Minister of Posts and Information
- In office 1952–1956
- Preceded by: V. Nalliah
- Succeeded by: C. A. S. Marikkar

Member of the State Council of Ceylon for Kankesanthurai
- In office 1934–1947

Member of the Ceylonese Parliament for Kankesanthurai
- In office 1952–1956
- Preceded by: S. J. V. Chelvanayakam
- Succeeded by: S. J. V. Chelvanayakam

Member of the Senate of Ceylon

Personal details
- Born: 21 May 1895
- Died: 15 January 1965 (aged 69)
- Profession: Lawyer
- Ethnicity: Indian Tamil

= S. Natesan =

Ceylonese politician

Subaiya Natesan (சுப்பையா நடேசன்; also known as Subbaiya Nadesapillai; 21 May 1895 - 15 January 1965) was a Ceylonese politician, Member of State Council, Member of Parliament and senator.

==Early life and family==
Natesan was born on 21 May 1895. He was the son of Subaiyapillai from Thanjavur, India.

Natesan married Sivagamasundari, daughter of P. Ramanathan, a leading Ceylon Tamil statesman.

==Career==
Natesan moved to Ceylon after being invited by P. Ramanathan and in 1924 was appointed principal of Parameshwara College, Jaffna. He was also Ramanathan's private secretary.

Natesan stood as a candidate in Kankesanthurai at the 1934 state council by-elections. He won the election and entered State Council. He was re-elected at the 1936 state council election. He was one of the founding members of the United National Party (UNP) in 1946.

Natesan stood as the UNP's candidate in Kankesanthurai at the 1947 parliamentary elections but was defeated by the All Ceylon Tamil Congress (ACTC) candidate S. J. V. Chelvanayakam. However, he won the 1952 parliamentary elections and entered Parliament. He was appointed Minister of Posts and Information in the First Dudley Senanayake cabinet following the resignation of V. Nalliah. He retained his cabinet position, which was renamed Minister of Posts and Broadcasting, when the Kotelawala cabinet was formed in 1953. Natesan resigned from the government on 19 January 1956 and, like many Tamil UNP politicians, left the UNP over its support of the Sinhala Only policy. He stood for re-election in the constituency at the 1956 parliamentary election as an independent candidate but was defeated by the Illankai Tamil Arasu Kachchi (Federal Party) candidate S. J. V. Chelvanayakam.

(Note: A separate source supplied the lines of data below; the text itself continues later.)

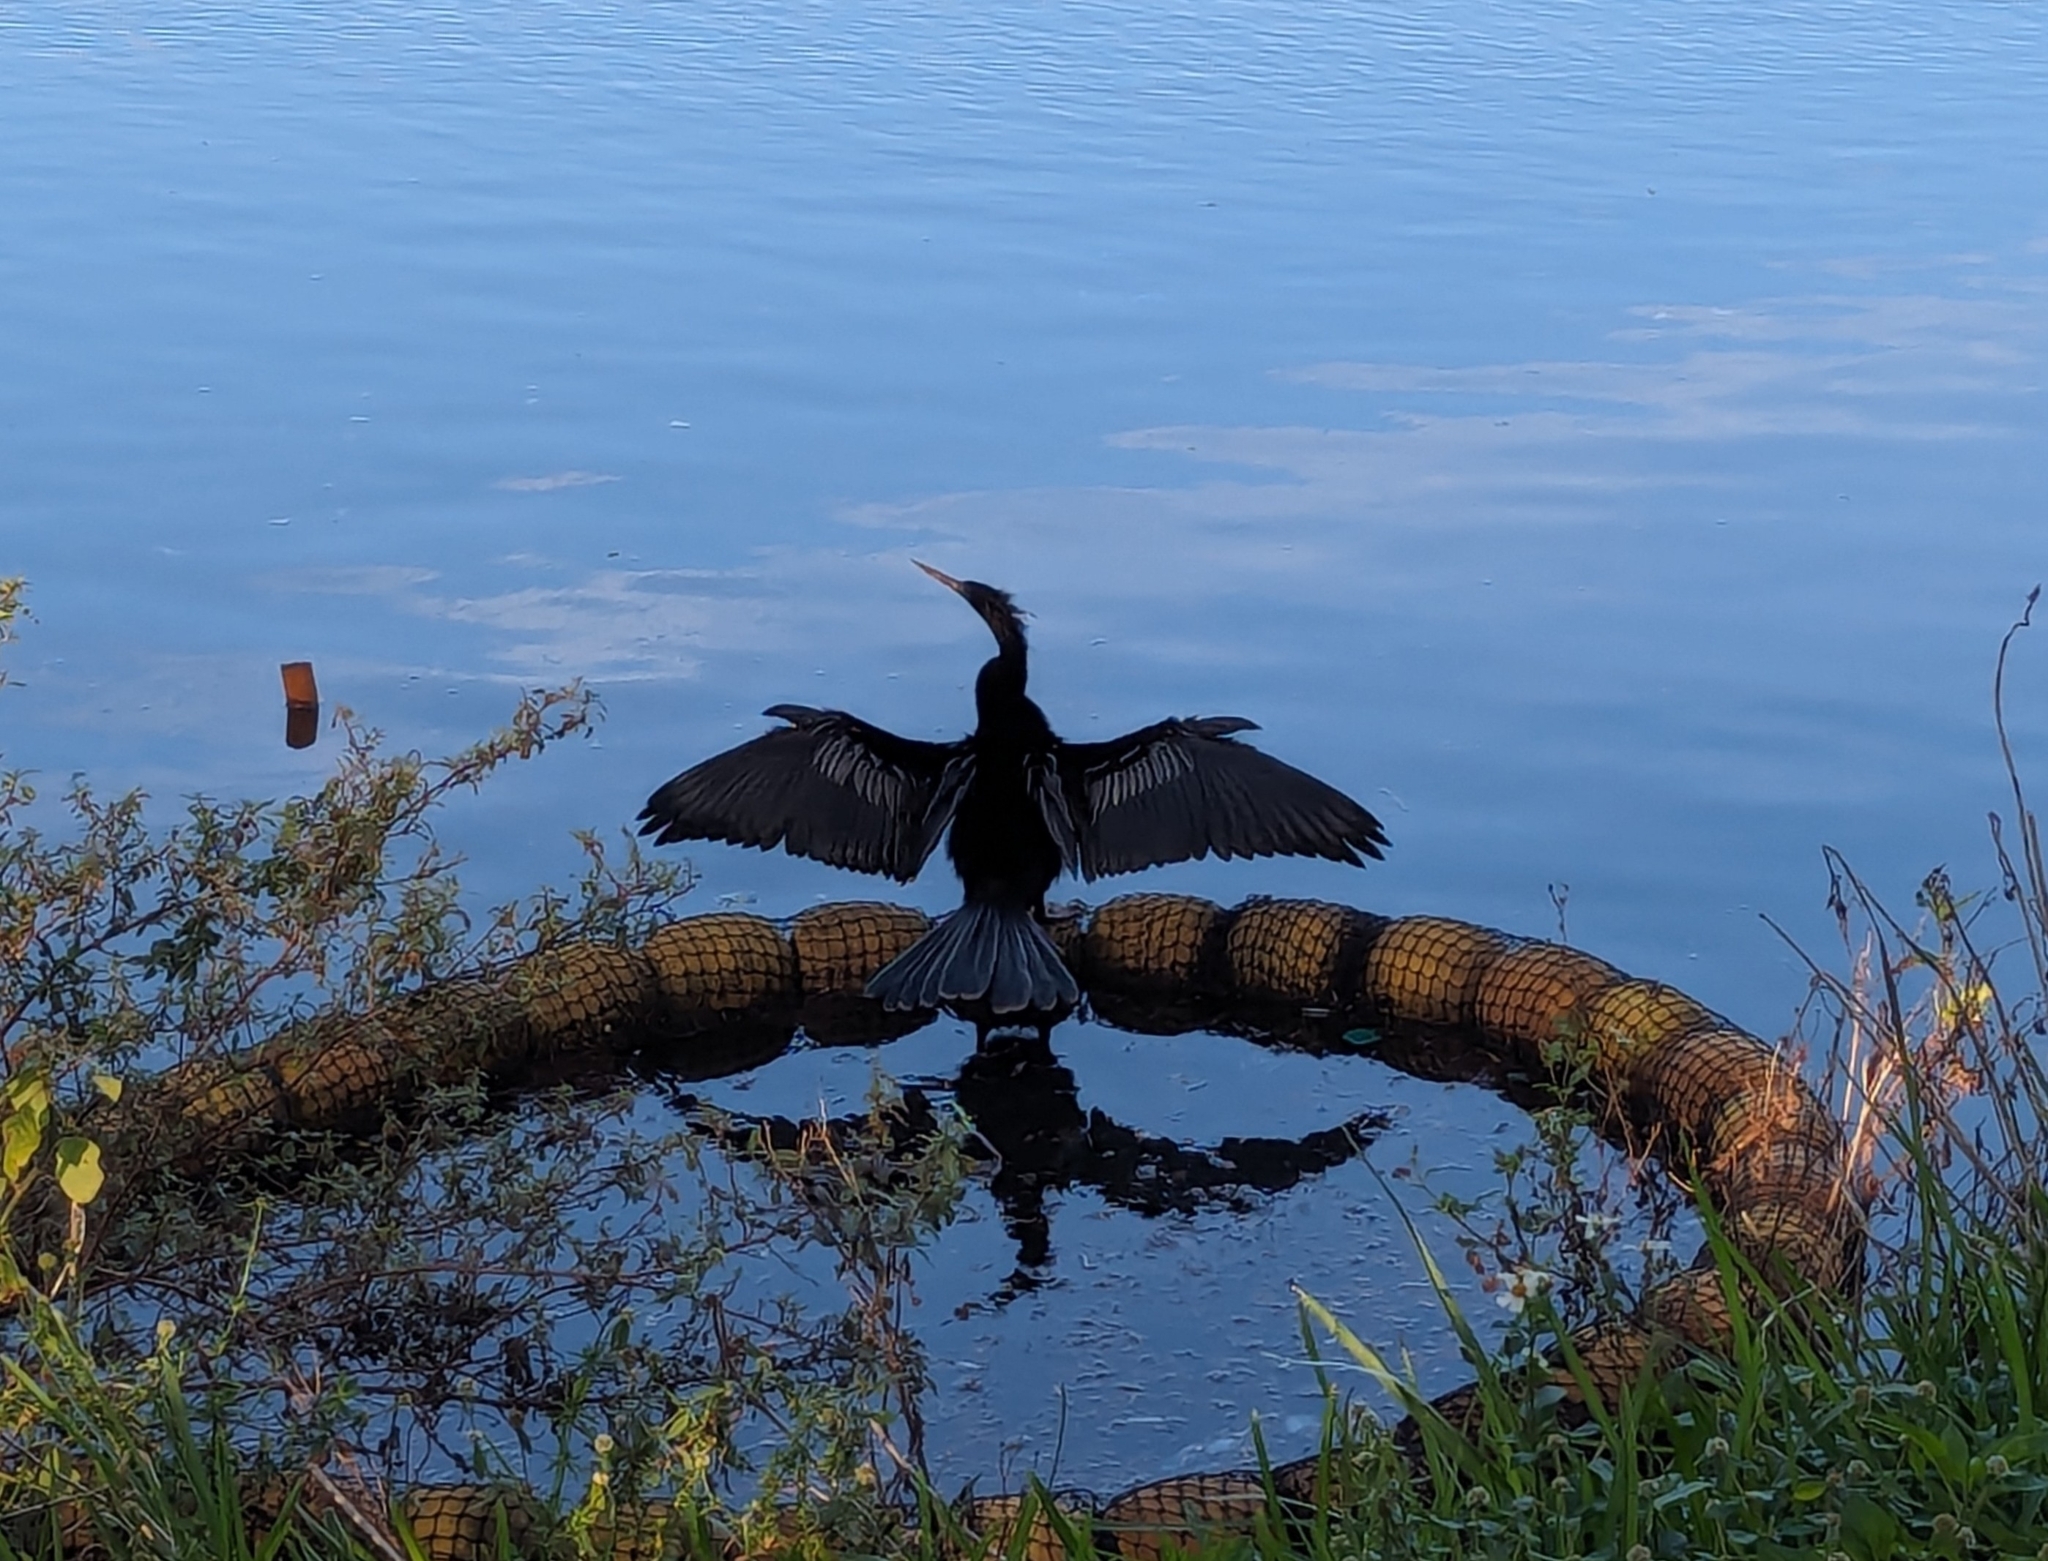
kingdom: Animalia
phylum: Chordata
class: Aves
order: Suliformes
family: Anhingidae
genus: Anhinga
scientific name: Anhinga anhinga
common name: Anhinga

Natesan later joined the ACTC, became its president and was appointed to the Senate of Ceylon. He was a member of the University College Council and Ceylon University Court. He was appointed to the National Education Commission in 1961. He was a Tamil scholar and historian - his works included The Northern Kingdom and Glimpses of the Early History of Jaffna. He was awarded an honorary D.Litt. degree by the University of Ceylon for his contribution to Tamil literature. He died on 15 January 1965.